И когда представление окончено или окончена съемка и он снова становится Алеком — подвижное лицо лоснится от грима, в пухлых пальцах подрагивает сигарка, — невольно думаешь, что мир, в который он вернулся, пережив столько приключений где-то там, кажется унылым.
Он, может, и одиночка, но в команде работать любит — он ведь бывший морской офицер. Он с радостью подчинится хорошему руководителю, будет соблюдать его распоряжения и по достоинству ценить своих товарищей. Он играет вместе с ними и реплики их знает не хуже своих. Он сосредоточен на самом себе, однако превыше всего ценит коллективную иллюзию, которая иначе зовется Шоу: этот прекрасный иной мир, где жизнь имеет смысл, организацию и развязку и события развиваются согласно писаным правилам.

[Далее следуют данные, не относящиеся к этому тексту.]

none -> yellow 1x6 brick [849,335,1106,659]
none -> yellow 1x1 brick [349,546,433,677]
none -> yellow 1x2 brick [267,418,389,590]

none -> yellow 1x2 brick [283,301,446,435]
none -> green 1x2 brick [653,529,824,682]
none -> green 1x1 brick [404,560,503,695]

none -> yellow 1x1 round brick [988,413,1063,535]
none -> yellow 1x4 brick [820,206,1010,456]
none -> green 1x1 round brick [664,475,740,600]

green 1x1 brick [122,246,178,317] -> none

Работая с ним над сценарием, приобретаешь, как говорят американцы, поучительный опыт. Один эпизод приходится переделывать по десять раз, прежде чем он покажется ему убедительным. С другим он почему-то соглашается без всяких споров. И только потом, увидев, как он решил его сыграть, понимаешь почему.

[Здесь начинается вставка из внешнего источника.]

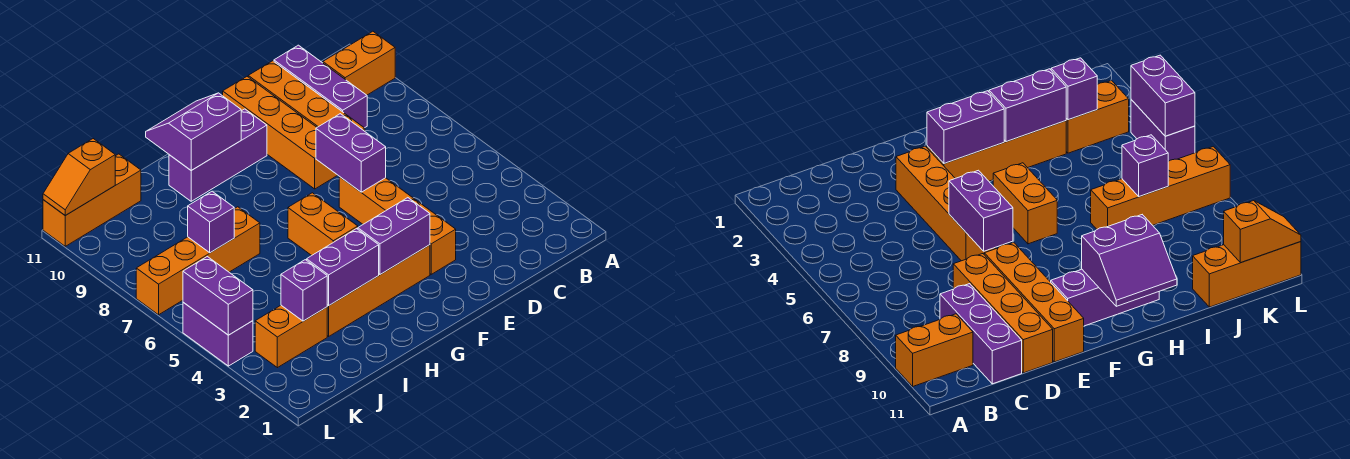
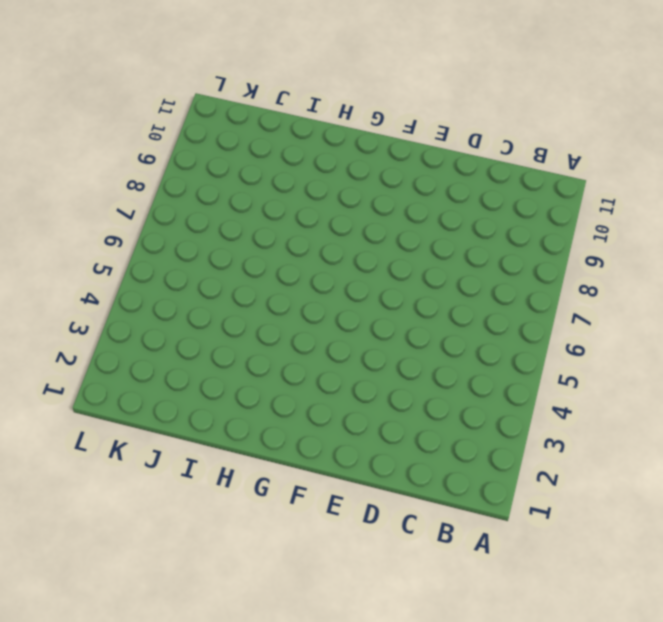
none -> orange 1x2 brick [323,31,395,95]
none -> purple 1x3 brick [274,45,367,128]
none -> orange 1x4 brick [248,61,365,131]

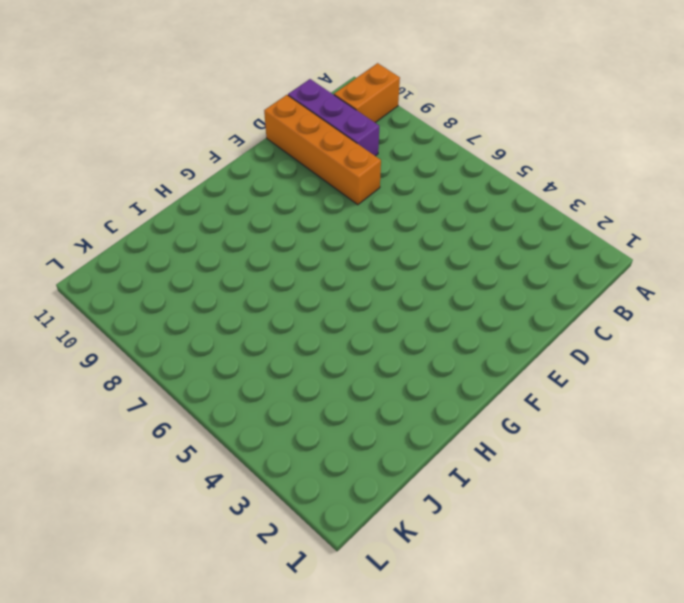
none -> orange 1x4 brick [339,177,456,274]
none -> orange 1x4 brick [223,77,337,189]
none -> orange 1x4 brick [327,245,430,336]

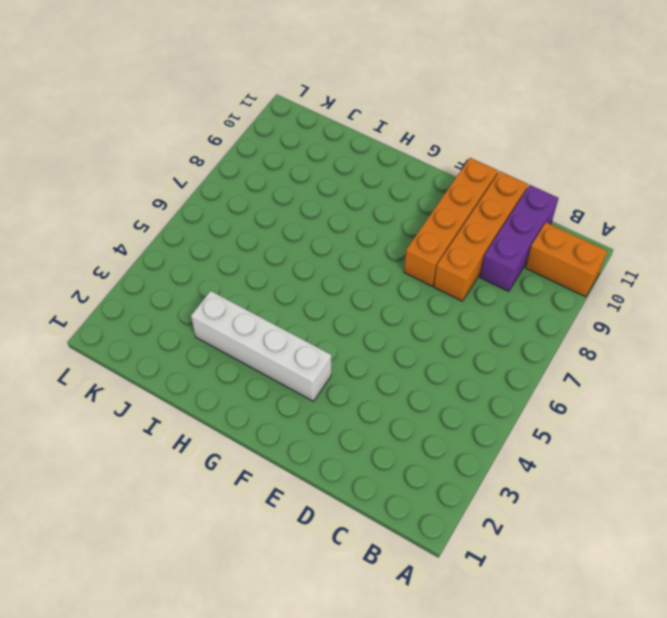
white 1x4 brick [191,291,331,401] -> orange 1x4 brick [327,245,430,336]
none -> orange 1x4 brick [339,177,456,274]
none -> purple 1x3 brick [169,109,267,201]
none -> orange 1x2 brick [288,193,358,256]

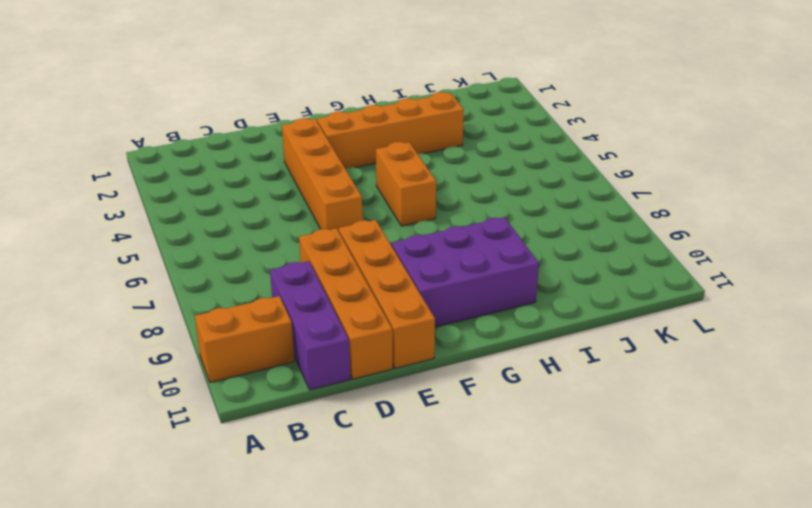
purple 2x3 brick [392,217,539,327] -> purple 1x3 brick [169,109,267,201]
none -> orange 1x4 brick [136,207,260,315]
none -> orange 1x2 brick [255,305,327,368]
none -> orange 1x3 brick [43,154,141,246]

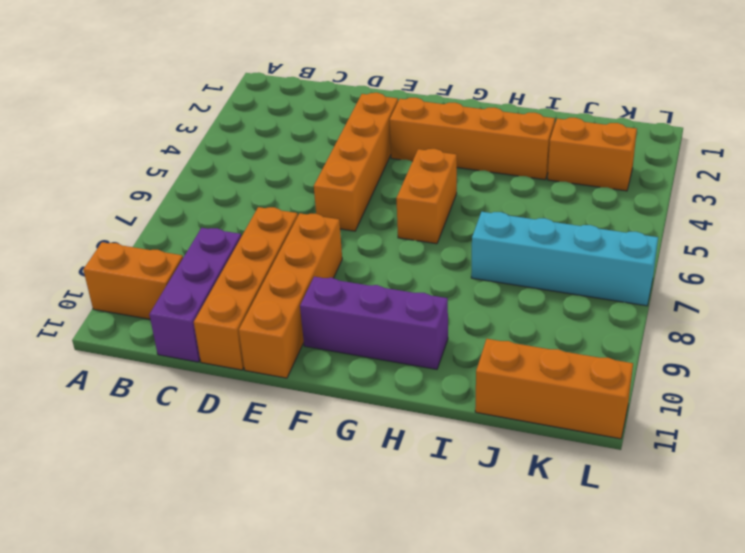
cyan 1x4 brick [471,212,658,306] -> orange 1x4 brick [136,207,260,315]
none -> purple 1x2 brick [183,302,253,366]
none -> purple 1x2 brick [316,114,386,192]
none -> purple 1x2 brick [358,198,430,275]

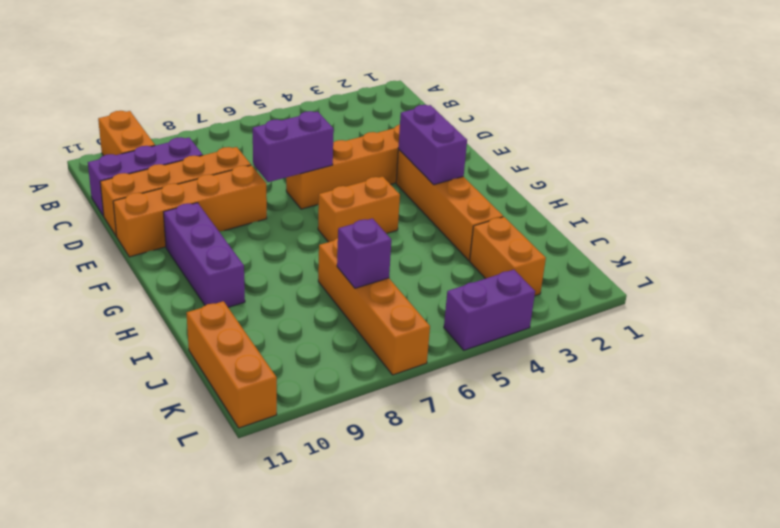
none -> purple 2x2 slope [146,93,241,170]
none -> purple 1x2 brick [307,229,379,306]
none -> purple 1x1 brick [281,260,327,321]

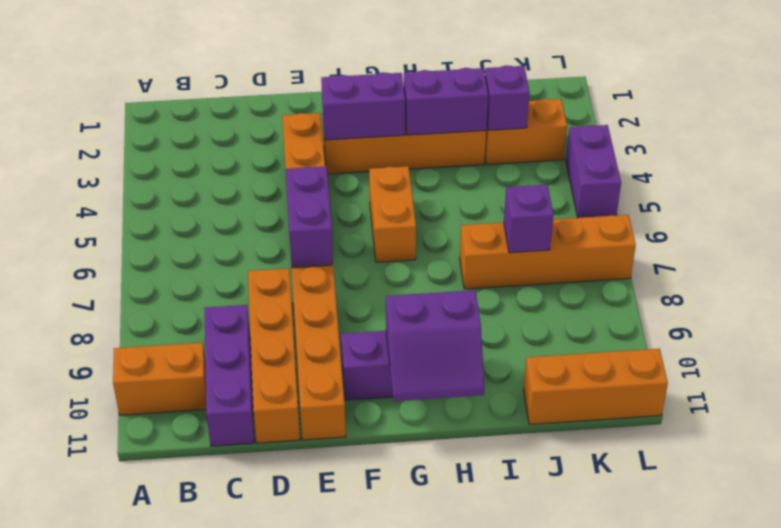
none -> orange 1x2 slope [43,139,115,216]
none -> purple 1x2 brick [183,257,253,335]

Он приучил себя к строгой дисциплине и того же ждет от других. Однажды я видел, как один актер, с тех пор сделавшийся трезвенником, явился пьяным на съемку — не в последнюю очередь потому, что перспектива играть в паре с Гиннессом приводила его в ужас. Проступок в глазах Алека неслыханный: с таким же успехом бедняга мог заснуть на посту. Но уже через десять минут Алек перестал злиться, напротив, сделался прямо-таки отчаянно добрым. Следующий съемочный день прошел как в сказке.
Если пригласите Алека на ужин, он появится у вас на пороге, причесанный и начищенный до блеска, пока часы еще отбивают назначенный час, даже если на улице такая метель, что весь Лондон встал намертво. Если же вы идете к нему в гости — а это случается гораздо чаще, он ведь маниакально гостеприимен, — тогда получите почтовую карточку, надписанную аккуратным, красивым почерком (строки изящно склоняются к юго-востоку), с подтверждением договоренности, достигнутой по телефону накануне.

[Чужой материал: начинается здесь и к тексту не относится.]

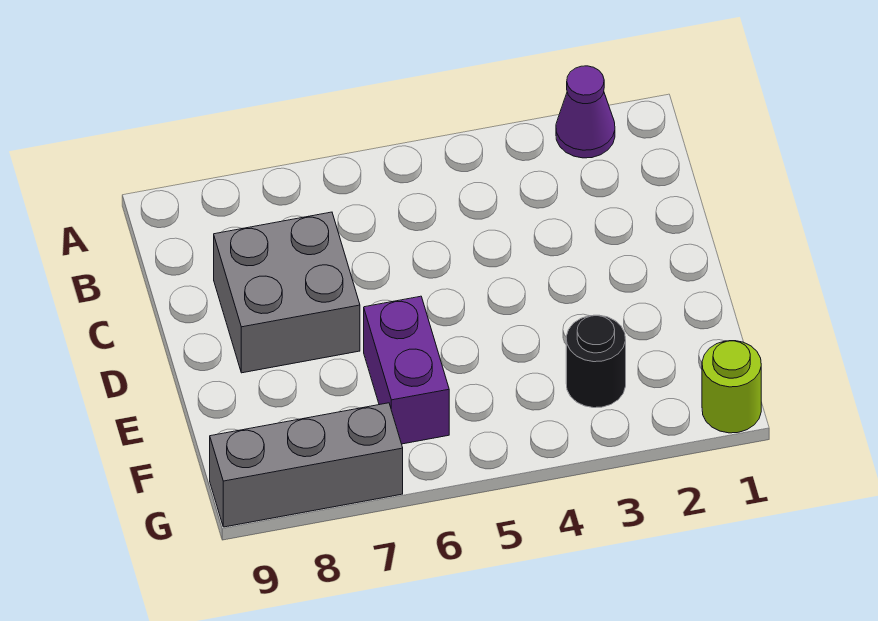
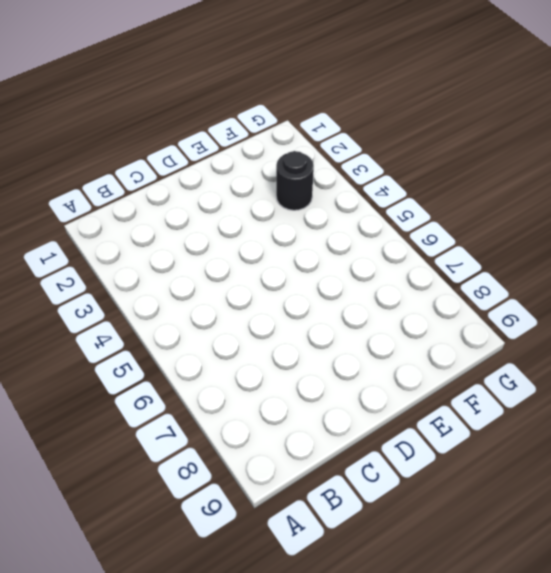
none -> purple 1x1 cone [556,66,615,158]
none -> grey 2x2 brick [214,212,360,373]

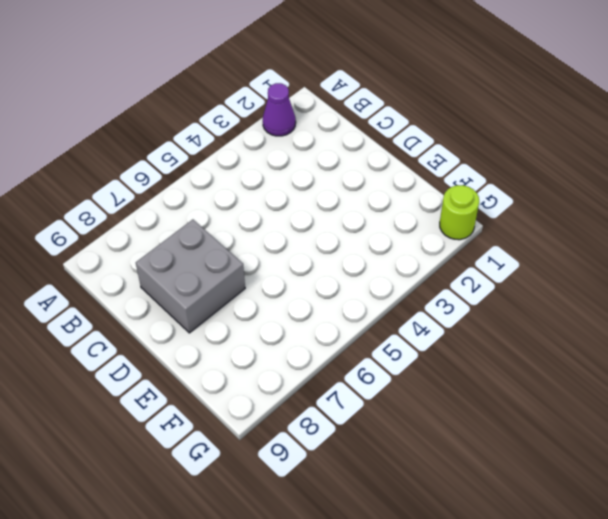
none -> purple 1x2 brick [364,296,449,444]
none -> black 1x1 round brick [566,315,626,408]

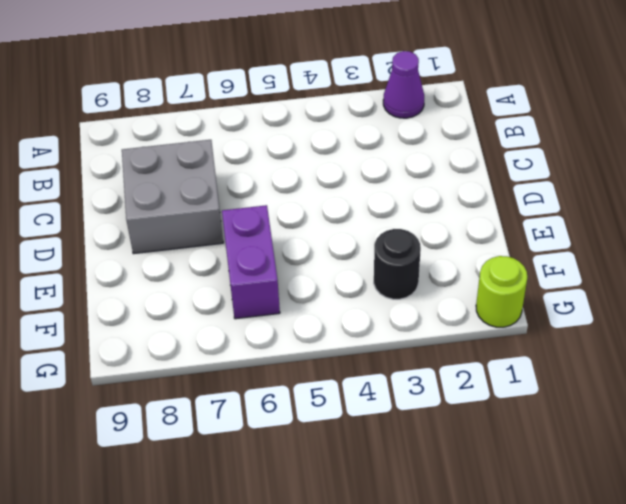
none -> grey 1x3 brick [210,403,403,527]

И вы хорошо сделаете, если за любезную пунктуальность воздадите Алеку тем же. Такие жесты для него очень важны. Они обязательная часть жизненного сценария, они отделяют эту жизнь от той, унизительной и беспорядочной, какой он жил в своей несчастной юности.
Но упаси меня бог изображать Алека человеком суровым.
Когда слышишь наконец бурлящий смех Алека, чувствуешь его дружеское тепло, оно тем чудеснее, если до этого погода была переменчивой. Вот он просиял внезапно от удовольствия, вот рассказал анекдот (удивительно, но он всегда это делает к месту), вот вдруг блестяще спародировал чей-то голос или повадку, вот расплылся в озорной дельфиньей улыбке, которая тут же упорхнула, — все это сейчас так отчетливо мне вспоминается. Понаблюдайте за ним в компании коллег-актеров и увидите, что, невзирая на их возраст и происхождение, Алек садится рядом с ними словно в любимое кресло у очага. Новое никогда его не шокирует. Он любит открывать молодые таланты и всегда протягивает им руку помощи на пути, протоптанном им самим.